I am a Reiki Master and I do attempt to communicate with the pony almost every day. Even if it’s just for a few minutes, I put myself in a Reiki trance state and reach out to him energetically. A few years ago he had a medical situation. There was blood in his urine. The barn manager wanted to call the vet, but I had to say no because I couldn’t afford a vet visit. The winter before he’d had a medical colic and while it didn’t include surgery, it was still expensive. So when I received the call about the urine, I came right over to the barn and stood in his stall and gave him Reiki.

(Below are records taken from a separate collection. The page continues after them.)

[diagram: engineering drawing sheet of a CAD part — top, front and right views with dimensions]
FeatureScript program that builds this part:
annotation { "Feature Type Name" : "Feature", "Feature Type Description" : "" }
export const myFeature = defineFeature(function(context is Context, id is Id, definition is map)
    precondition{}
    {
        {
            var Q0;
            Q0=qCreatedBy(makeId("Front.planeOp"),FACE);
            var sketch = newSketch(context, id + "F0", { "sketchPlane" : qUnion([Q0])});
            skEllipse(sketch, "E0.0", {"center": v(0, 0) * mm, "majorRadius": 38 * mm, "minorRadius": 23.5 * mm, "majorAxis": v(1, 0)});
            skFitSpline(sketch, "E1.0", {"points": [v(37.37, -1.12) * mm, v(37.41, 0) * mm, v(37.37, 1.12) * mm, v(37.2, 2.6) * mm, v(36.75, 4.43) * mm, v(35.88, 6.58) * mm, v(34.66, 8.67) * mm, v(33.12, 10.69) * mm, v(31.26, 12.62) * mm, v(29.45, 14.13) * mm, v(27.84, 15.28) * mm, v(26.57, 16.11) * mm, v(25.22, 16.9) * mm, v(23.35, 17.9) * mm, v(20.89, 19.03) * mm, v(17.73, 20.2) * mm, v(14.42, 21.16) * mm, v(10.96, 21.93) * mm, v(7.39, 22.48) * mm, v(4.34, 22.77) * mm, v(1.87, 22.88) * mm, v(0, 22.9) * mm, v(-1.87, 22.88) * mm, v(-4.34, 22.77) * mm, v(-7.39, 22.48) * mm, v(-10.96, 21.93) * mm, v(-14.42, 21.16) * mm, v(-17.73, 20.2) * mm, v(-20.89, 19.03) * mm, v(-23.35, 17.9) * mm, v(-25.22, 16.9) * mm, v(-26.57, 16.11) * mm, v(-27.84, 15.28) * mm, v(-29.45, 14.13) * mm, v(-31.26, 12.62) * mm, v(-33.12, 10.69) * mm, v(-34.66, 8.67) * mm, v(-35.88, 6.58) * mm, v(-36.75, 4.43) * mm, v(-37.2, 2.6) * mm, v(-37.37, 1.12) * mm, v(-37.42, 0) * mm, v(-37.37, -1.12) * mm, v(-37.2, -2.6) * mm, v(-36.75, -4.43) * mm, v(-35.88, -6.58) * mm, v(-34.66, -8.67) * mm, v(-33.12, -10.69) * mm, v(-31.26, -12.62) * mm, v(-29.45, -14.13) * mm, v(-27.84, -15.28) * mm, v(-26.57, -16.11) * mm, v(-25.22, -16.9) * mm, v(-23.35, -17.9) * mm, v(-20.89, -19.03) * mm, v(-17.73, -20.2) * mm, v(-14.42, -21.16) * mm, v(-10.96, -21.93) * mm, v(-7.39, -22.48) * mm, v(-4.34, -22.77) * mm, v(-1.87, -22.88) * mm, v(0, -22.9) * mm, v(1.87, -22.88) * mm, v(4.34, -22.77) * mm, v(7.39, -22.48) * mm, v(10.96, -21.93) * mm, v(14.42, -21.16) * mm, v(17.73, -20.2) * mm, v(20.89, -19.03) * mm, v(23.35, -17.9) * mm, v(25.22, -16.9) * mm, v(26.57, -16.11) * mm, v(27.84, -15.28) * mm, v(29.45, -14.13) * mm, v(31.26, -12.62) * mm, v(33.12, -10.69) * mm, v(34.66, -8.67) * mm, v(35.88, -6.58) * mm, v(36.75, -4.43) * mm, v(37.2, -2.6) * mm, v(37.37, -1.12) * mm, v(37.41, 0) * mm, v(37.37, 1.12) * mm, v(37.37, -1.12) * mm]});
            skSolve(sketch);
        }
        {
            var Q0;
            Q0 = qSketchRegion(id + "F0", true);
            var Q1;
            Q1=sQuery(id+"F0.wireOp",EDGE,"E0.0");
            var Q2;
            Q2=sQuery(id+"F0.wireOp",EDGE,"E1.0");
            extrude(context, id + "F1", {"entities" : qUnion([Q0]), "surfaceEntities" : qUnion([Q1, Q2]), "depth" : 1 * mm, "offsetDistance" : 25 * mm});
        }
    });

“If it doesn’t work, tomorrow might be too late to fix this,” the barn manager said warningly. We like each other a lot, and I know she has more faith in vets than she does in Reiki. I said, “He’s 30-something years old; if it doesn’t work, I’ll have to take that as a message.” But it did work, and within a few hours the blood was gone and he was urinating normally. That experience bolstered my confidence that Reiki could heal many things.
It felt very good to hear my friend say she sensed that Buttons knows I am with him. Because I will always be with him, whether or not we are physically present. I tell him almost daily to be healthy and be strong and to continue to be entertaining because at heart, he is a fun-loving pony. And in a few months, I’ll be getting on a plane to see him. Our connection is eternal, but I still can’t wait to see him.
Eve Marx is a Reiki Master, a bi-coastal journalist and a book author. She lives in the Pacific Northwest.